KENDİNE BAĞIŞIKLIK NEDİR?
Tıp âleminde şöyle bir hastalık vardır: İnsan bünyesinde bulunan bağışıklık hücreleri bazen merkezden yanlış bilgi aldıkları için kendi dokularımıza saldırırlar. Böylece dışarıdan bir müdahale olmamasına rağmen bazı organlarımız tedavisi çok güç ciddi hastalıklara uğrar. Bu tür hastalıklara kendinebağışık(otoimmun) hastalıklar denir. Bunlar arasında eklem hastalıkları, Romatoid artrit, kan hücreleri, böbrekler vb. olabilir.
RTÜK NEDEN KURULDU?
Bu kuruluşun benzerleri demokratik ülkelerde vardır. Bunlar görüntülü medyaya veya tüm medyaya yardım etmek, yol göstermek, medya özgürlüğüne aykırı bir durumda uyarmak, aşırı hallerde ceza vermek, medya mensuplarına eğitim sağlamak üzere görev yaparlar. Başkaları tarafından verilen cezalar veya yapılan baskılara müdahil olurlar. Demokratik ülkelerde bu kurullar, kim tarafından seçilirse seçilsin tarafsız ve eşit yurttaş bağlamında icraata bulunurlar. Ülkemizde sadece şeklen demokrasiye benzeyen, aslında demokratik olmadığı kesine yakın olan bir rejim vardır. Bu rejimde yurttaşlık değil yandaşlık felsefesi geçerlidir. RTÜK de böyledir. Yandaşlar çoğunlukta olduğu için bugüne kadar yukarıdaki görevleri ifa edebilen bir karar alınamamıştır.

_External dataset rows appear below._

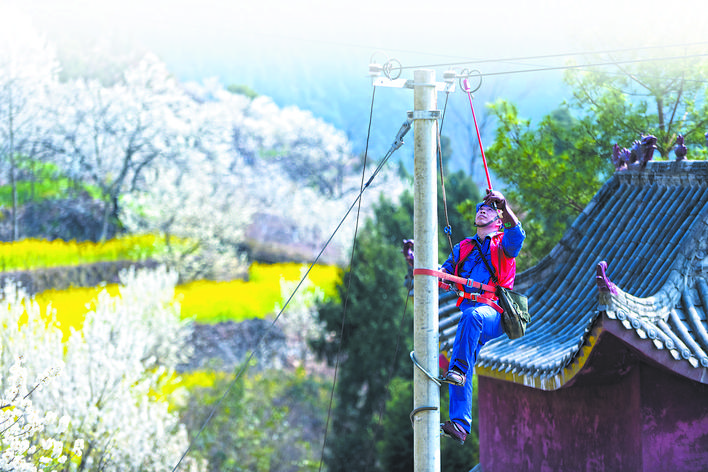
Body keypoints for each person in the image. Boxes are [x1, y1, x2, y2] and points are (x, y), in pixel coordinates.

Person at [439, 189, 525, 445]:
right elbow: (444, 271)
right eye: (480, 208)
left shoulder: (504, 244)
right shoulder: (462, 247)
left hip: (494, 313)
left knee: (470, 329)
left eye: (489, 208)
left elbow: (517, 233)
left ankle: (458, 370)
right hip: (470, 314)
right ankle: (460, 424)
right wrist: (441, 277)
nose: (482, 210)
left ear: (498, 220)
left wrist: (504, 205)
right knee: (461, 358)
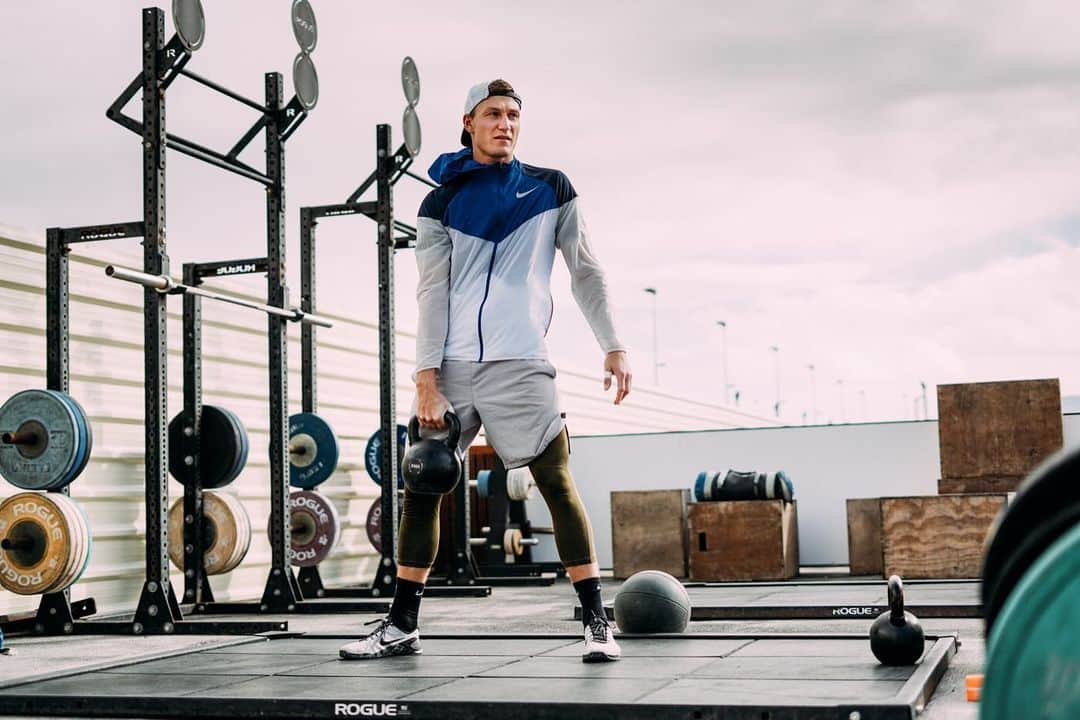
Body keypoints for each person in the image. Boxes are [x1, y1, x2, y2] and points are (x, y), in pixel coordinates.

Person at [340, 79, 631, 663]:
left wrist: (613, 344)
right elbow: (432, 291)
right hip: (450, 366)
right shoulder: (440, 202)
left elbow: (585, 271)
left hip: (520, 362)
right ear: (468, 123)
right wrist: (426, 377)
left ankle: (597, 621)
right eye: (493, 114)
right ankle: (401, 625)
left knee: (556, 483)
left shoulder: (551, 188)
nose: (506, 124)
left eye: (514, 116)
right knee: (421, 486)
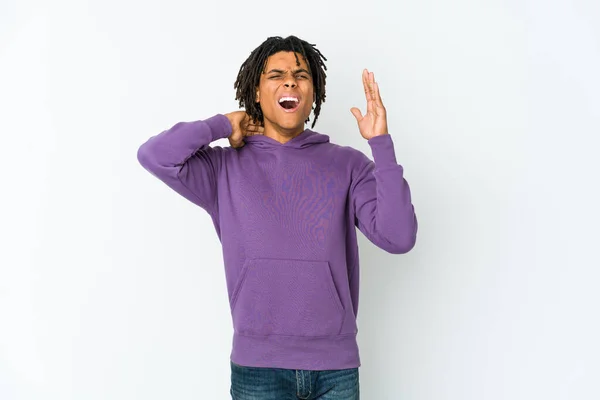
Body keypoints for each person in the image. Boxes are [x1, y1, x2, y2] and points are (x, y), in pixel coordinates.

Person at [137, 35, 418, 399]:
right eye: (277, 75)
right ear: (255, 92)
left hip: (334, 369)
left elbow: (399, 237)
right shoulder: (223, 167)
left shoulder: (348, 165)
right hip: (258, 369)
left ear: (313, 94)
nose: (290, 81)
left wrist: (381, 144)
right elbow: (154, 155)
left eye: (301, 75)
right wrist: (223, 124)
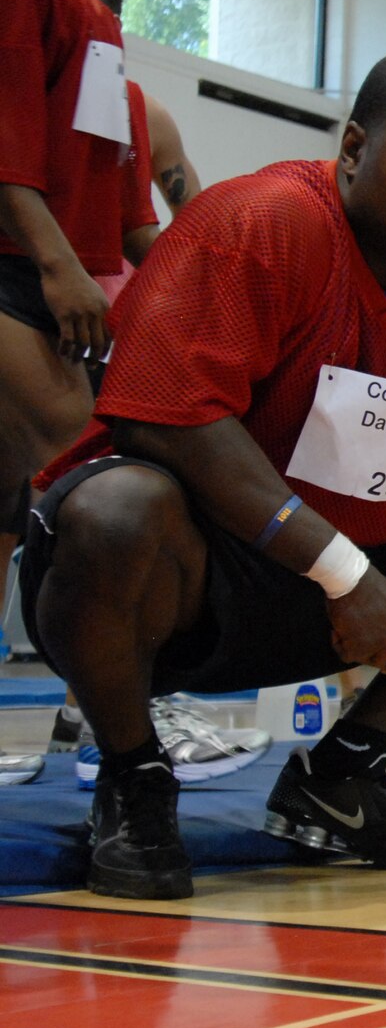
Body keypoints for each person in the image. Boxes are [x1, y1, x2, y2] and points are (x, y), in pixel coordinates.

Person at [25, 49, 386, 902]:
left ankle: (345, 776)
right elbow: (161, 414)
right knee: (116, 508)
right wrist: (340, 567)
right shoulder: (257, 221)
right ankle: (133, 775)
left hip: (339, 589)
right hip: (176, 587)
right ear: (355, 149)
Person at [39, 72, 275, 786]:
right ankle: (100, 707)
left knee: (120, 508)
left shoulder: (143, 110)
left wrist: (201, 297)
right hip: (39, 304)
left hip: (113, 328)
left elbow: (195, 223)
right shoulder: (32, 85)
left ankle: (100, 706)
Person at [0, 0, 137, 786]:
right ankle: (115, 719)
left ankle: (86, 718)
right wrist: (58, 263)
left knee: (8, 508)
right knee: (93, 487)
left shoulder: (104, 12)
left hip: (60, 276)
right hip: (22, 268)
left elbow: (119, 199)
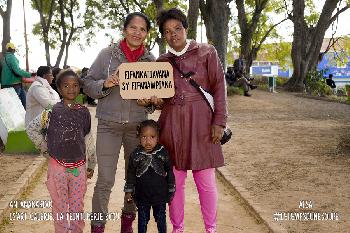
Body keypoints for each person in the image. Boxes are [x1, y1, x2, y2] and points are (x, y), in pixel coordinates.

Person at [155, 8, 228, 233]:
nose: (173, 34)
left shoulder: (207, 52)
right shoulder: (161, 61)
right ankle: (178, 229)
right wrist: (154, 100)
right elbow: (158, 99)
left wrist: (220, 121)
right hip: (171, 125)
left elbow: (219, 87)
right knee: (174, 184)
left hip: (202, 124)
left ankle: (211, 229)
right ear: (163, 36)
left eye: (178, 28)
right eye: (167, 31)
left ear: (186, 29)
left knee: (206, 183)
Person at [83, 12, 155, 233]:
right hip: (108, 126)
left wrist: (150, 103)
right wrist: (104, 84)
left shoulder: (151, 61)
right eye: (133, 28)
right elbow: (87, 83)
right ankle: (97, 227)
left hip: (137, 128)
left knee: (134, 179)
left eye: (142, 29)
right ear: (124, 30)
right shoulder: (107, 55)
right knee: (104, 179)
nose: (137, 32)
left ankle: (127, 224)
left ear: (146, 34)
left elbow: (155, 98)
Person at [45, 69, 92, 233]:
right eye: (66, 86)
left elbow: (87, 137)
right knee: (59, 206)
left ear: (79, 87)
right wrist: (47, 150)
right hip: (57, 167)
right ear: (58, 88)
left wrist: (91, 163)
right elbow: (34, 129)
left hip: (78, 167)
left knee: (77, 206)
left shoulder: (84, 112)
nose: (71, 89)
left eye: (75, 85)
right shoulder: (51, 111)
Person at [124, 120, 175, 233]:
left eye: (152, 137)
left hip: (160, 196)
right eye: (144, 137)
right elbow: (131, 175)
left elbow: (170, 172)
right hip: (142, 196)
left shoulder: (163, 152)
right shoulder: (135, 154)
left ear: (158, 137)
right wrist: (128, 191)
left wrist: (171, 189)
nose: (148, 141)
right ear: (139, 137)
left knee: (161, 219)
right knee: (142, 221)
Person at [0, 42, 33, 108]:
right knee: (18, 106)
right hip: (14, 85)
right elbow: (17, 70)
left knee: (16, 106)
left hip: (8, 84)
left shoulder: (4, 58)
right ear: (13, 49)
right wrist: (30, 74)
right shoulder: (11, 57)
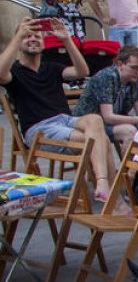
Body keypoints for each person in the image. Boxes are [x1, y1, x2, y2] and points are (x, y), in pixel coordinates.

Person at [0, 17, 113, 200]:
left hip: (65, 121)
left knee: (95, 119)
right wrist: (18, 35)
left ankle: (103, 185)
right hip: (40, 129)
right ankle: (110, 194)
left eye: (37, 36)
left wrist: (67, 40)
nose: (33, 39)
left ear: (44, 42)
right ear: (18, 43)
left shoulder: (50, 68)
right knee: (99, 141)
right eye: (27, 36)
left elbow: (82, 72)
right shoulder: (14, 72)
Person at [71, 44, 138, 150]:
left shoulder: (134, 80)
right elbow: (108, 117)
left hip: (110, 123)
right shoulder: (107, 77)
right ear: (120, 64)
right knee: (129, 131)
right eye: (134, 68)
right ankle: (129, 167)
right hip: (87, 124)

Kararlar kendinebağışık hastalıklarda olduğu gibi, merkezden alınan yanlış sinyaller doğrultusunda korunması gereken dokulara(TV’lere) uygulanmıştır. Özelikle iktidar yanlısı üyelerin eşit ve bağımsız yurttaş olarak değil de yandaş ve tarafgir tutumları yüzünden fayda yerine büyük zararlar vermişlerdir.
Oysa RTÜK bazı basın özgürlüğüne karşı uygulanan kanunlara bile karşı çıkabilmeliydi. Gerçekten demokratik ülkelerde bu durum çoğunlukla hükümetleri uyarmak şeklinde icra edilir. Yani denir ki “ey hükümet senin çıkardığın bu kanun, ey savcı senin koyduğun bu yasak evrensel basın özgürlüğü fikrine aykırıdır”.
Kısaca söylersek Türkiye, RTÜK gibi bağımsız ve tam evrensel hukuka göre görev yapacak kurumlara layık bir demokratik seviyeye gelmemiştir.
Özetle RTÜK TÜRKİYE’DE BASIN ÖZGÜRLÜĞÜNÜN EN BÜYÜK ENGELİDİR.
12 Eylül Faşist Darbesinde iki yıl yargılanmış birisi olarak söylüyorum. 12 Eylül1980’de basın daha özgürdü. Çünkü RTÜK yoktu.